Exercise goal: Repeat the data exactly. Pictures stay out.

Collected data
------------------------------

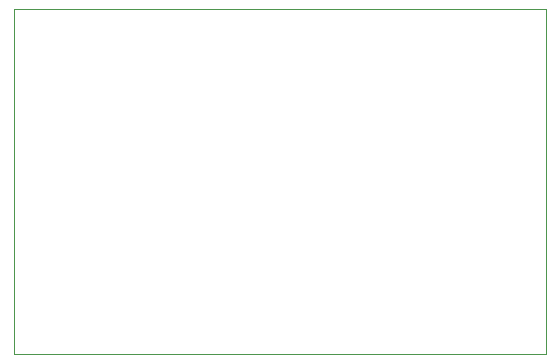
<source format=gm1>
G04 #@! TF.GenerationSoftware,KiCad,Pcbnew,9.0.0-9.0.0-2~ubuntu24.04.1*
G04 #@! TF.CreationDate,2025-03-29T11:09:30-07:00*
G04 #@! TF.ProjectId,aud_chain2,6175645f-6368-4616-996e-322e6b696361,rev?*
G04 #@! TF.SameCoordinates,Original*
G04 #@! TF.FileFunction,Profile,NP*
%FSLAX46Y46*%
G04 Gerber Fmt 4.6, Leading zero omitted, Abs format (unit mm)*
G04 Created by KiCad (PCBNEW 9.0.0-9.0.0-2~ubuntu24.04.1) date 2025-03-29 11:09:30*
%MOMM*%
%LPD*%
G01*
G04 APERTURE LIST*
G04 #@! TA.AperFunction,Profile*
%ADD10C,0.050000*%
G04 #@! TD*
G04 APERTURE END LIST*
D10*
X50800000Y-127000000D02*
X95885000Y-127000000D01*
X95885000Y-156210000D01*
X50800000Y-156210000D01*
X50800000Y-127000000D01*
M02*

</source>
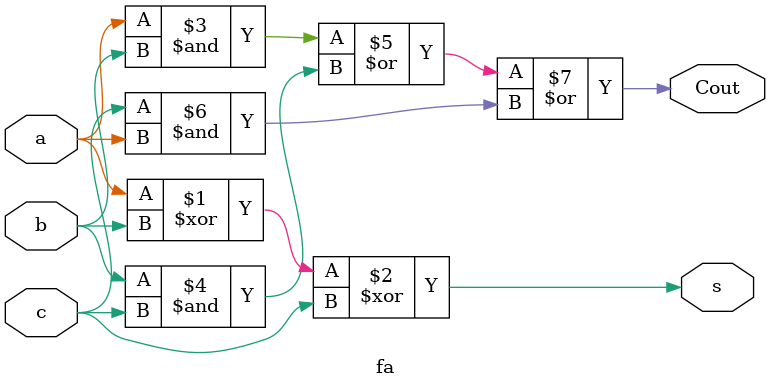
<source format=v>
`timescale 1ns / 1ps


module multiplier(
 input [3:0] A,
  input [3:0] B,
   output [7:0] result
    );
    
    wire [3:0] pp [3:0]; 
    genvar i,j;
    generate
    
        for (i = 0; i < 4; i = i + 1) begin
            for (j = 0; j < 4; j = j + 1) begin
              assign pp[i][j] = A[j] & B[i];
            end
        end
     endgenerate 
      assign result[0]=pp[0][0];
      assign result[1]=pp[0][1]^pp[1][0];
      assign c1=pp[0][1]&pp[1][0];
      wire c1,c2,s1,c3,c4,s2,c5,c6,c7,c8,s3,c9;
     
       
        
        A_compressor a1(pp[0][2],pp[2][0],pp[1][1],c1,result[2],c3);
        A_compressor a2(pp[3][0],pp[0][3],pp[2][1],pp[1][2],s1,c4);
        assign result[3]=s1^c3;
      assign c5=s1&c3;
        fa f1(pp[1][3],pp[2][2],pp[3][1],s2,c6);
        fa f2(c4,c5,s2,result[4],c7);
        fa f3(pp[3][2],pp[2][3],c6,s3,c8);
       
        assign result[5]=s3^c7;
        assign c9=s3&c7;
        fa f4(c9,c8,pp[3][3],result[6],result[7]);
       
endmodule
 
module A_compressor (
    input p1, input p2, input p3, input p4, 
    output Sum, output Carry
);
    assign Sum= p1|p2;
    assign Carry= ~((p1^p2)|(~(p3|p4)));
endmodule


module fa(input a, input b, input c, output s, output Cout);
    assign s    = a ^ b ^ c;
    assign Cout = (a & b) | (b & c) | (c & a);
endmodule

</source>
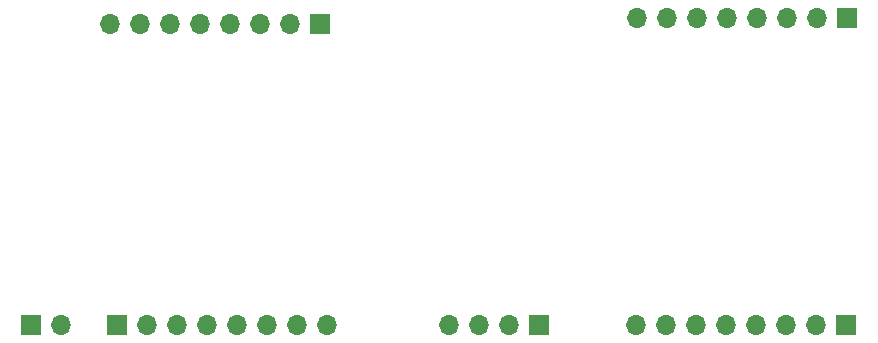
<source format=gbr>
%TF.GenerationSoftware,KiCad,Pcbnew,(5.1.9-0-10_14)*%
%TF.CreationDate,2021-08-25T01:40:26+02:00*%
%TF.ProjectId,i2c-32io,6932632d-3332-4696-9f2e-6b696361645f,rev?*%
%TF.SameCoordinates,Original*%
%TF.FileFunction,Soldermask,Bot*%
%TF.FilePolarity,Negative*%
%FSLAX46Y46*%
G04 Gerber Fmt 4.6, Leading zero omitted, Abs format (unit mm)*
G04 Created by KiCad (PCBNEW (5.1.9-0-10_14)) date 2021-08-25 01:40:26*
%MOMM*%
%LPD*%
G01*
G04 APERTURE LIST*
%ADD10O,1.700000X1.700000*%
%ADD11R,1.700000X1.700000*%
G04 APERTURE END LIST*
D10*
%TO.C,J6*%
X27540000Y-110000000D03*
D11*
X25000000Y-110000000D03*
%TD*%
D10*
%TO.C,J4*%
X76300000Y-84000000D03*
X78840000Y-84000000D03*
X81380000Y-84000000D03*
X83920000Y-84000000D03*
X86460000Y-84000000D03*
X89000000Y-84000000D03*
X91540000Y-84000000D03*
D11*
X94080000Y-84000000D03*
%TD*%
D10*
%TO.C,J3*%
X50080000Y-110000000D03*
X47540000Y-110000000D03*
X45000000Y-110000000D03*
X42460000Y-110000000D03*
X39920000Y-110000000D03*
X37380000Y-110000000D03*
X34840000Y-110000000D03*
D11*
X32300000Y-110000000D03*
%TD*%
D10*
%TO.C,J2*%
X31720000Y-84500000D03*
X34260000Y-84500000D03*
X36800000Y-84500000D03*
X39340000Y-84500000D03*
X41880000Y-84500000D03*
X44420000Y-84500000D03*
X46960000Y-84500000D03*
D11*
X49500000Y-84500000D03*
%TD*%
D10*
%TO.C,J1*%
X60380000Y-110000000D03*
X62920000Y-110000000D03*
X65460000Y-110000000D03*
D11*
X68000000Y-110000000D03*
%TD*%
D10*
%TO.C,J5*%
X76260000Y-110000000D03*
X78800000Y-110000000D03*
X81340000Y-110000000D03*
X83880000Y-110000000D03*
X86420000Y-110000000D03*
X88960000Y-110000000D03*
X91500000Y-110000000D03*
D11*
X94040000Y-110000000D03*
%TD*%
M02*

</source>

------------------------------

Written answer:
<source format=gm1>
G04 #@! TF.GenerationSoftware,KiCad,Pcbnew,9.0.0-9.0.0-2~ubuntu24.04.1*
G04 #@! TF.CreationDate,2025-03-29T11:09:30-07:00*
G04 #@! TF.ProjectId,aud_chain2,6175645f-6368-4616-996e-322e6b696361,rev?*
G04 #@! TF.SameCoordinates,Original*
G04 #@! TF.FileFunction,Profile,NP*
%FSLAX46Y46*%
G04 Gerber Fmt 4.6, Leading zero omitted, Abs format (unit mm)*
G04 Created by KiCad (PCBNEW 9.0.0-9.0.0-2~ubuntu24.04.1) date 2025-03-29 11:09:30*
%MOMM*%
%LPD*%
G01*
G04 APERTURE LIST*
G04 #@! TA.AperFunction,Profile*
%ADD10C,0.050000*%
G04 #@! TD*
G04 APERTURE END LIST*
D10*
X50800000Y-127000000D02*
X95885000Y-127000000D01*
X95885000Y-156210000D01*
X50800000Y-156210000D01*
X50800000Y-127000000D01*
M02*

</source>
<source format=v>
`timescale 1ns / 1ps


module multiplier(
 input [3:0] A,
  input [3:0] B,
   output [7:0] result
    );
    
    wire [3:0] pp [3:0]; 
    genvar i,j;
    generate
    
        for (i = 0; i < 4; i = i + 1) begin
            for (j = 0; j < 4; j = j + 1) begin
              assign pp[i][j] = A[j] & B[i];
            end
        end
     endgenerate 
      assign result[0]=pp[0][0];
      assign result[1]=pp[0][1]^pp[1][0];
      assign c1=pp[0][1]&pp[1][0];
      wire c1,c2,s1,c3,c4,s2,c5,c6,c7,c8,s3,c9;
     
       
        
        A_compressor a1(pp[0][2],pp[2][0],pp[1][1],c1,result[2],c3);
        A_compressor a2(pp[3][0],pp[0][3],pp[2][1],pp[1][2],s1,c4);
        assign result[3]=s1^c3;
      assign c5=s1&c3;
        fa f1(pp[1][3],pp[2][2],pp[3][1],s2,c6);
        fa f2(c4,c5,s2,result[4],c7);
        fa f3(pp[3][2],pp[2][3],c6,s3,c8);
       
        assign result[5]=s3^c7;
        assign c9=s3&c7;
        fa f4(c9,c8,pp[3][3],result[6],result[7]);
       
endmodule
 
module A_compressor (
    input p1, input p2, input p3, input p4, 
    output Sum, output Carry
);
    assign Sum= p1|p2;
    assign Carry= ~((p1^p2)|(~(p3|p4)));
endmodule


module fa(input a, input b, input c, output s, output Cout);
    assign s    = a ^ b ^ c;
    assign Cout = (a & b) | (b & c) | (c & a);
endmodule

</source>
<source format=gbr>
%TF.GenerationSoftware,KiCad,Pcbnew,(5.1.9-0-10_14)*%
%TF.CreationDate,2021-08-25T01:40:26+02:00*%
%TF.ProjectId,i2c-32io,6932632d-3332-4696-9f2e-6b696361645f,rev?*%
%TF.SameCoordinates,Original*%
%TF.FileFunction,Soldermask,Bot*%
%TF.FilePolarity,Negative*%
%FSLAX46Y46*%
G04 Gerber Fmt 4.6, Leading zero omitted, Abs format (unit mm)*
G04 Created by KiCad (PCBNEW (5.1.9-0-10_14)) date 2021-08-25 01:40:26*
%MOMM*%
%LPD*%
G01*
G04 APERTURE LIST*
%ADD10O,1.700000X1.700000*%
%ADD11R,1.700000X1.700000*%
G04 APERTURE END LIST*
D10*
%TO.C,J6*%
X27540000Y-110000000D03*
D11*
X25000000Y-110000000D03*
%TD*%
D10*
%TO.C,J4*%
X76300000Y-84000000D03*
X78840000Y-84000000D03*
X81380000Y-84000000D03*
X83920000Y-84000000D03*
X86460000Y-84000000D03*
X89000000Y-84000000D03*
X91540000Y-84000000D03*
D11*
X94080000Y-84000000D03*
%TD*%
D10*
%TO.C,J3*%
X50080000Y-110000000D03*
X47540000Y-110000000D03*
X45000000Y-110000000D03*
X42460000Y-110000000D03*
X39920000Y-110000000D03*
X37380000Y-110000000D03*
X34840000Y-110000000D03*
D11*
X32300000Y-110000000D03*
%TD*%
D10*
%TO.C,J2*%
X31720000Y-84500000D03*
X34260000Y-84500000D03*
X36800000Y-84500000D03*
X39340000Y-84500000D03*
X41880000Y-84500000D03*
X44420000Y-84500000D03*
X46960000Y-84500000D03*
D11*
X49500000Y-84500000D03*
%TD*%
D10*
%TO.C,J1*%
X60380000Y-110000000D03*
X62920000Y-110000000D03*
X65460000Y-110000000D03*
D11*
X68000000Y-110000000D03*
%TD*%
D10*
%TO.C,J5*%
X76260000Y-110000000D03*
X78800000Y-110000000D03*
X81340000Y-110000000D03*
X83880000Y-110000000D03*
X86420000Y-110000000D03*
X88960000Y-110000000D03*
X91500000Y-110000000D03*
D11*
X94040000Y-110000000D03*
%TD*%
M02*

</source>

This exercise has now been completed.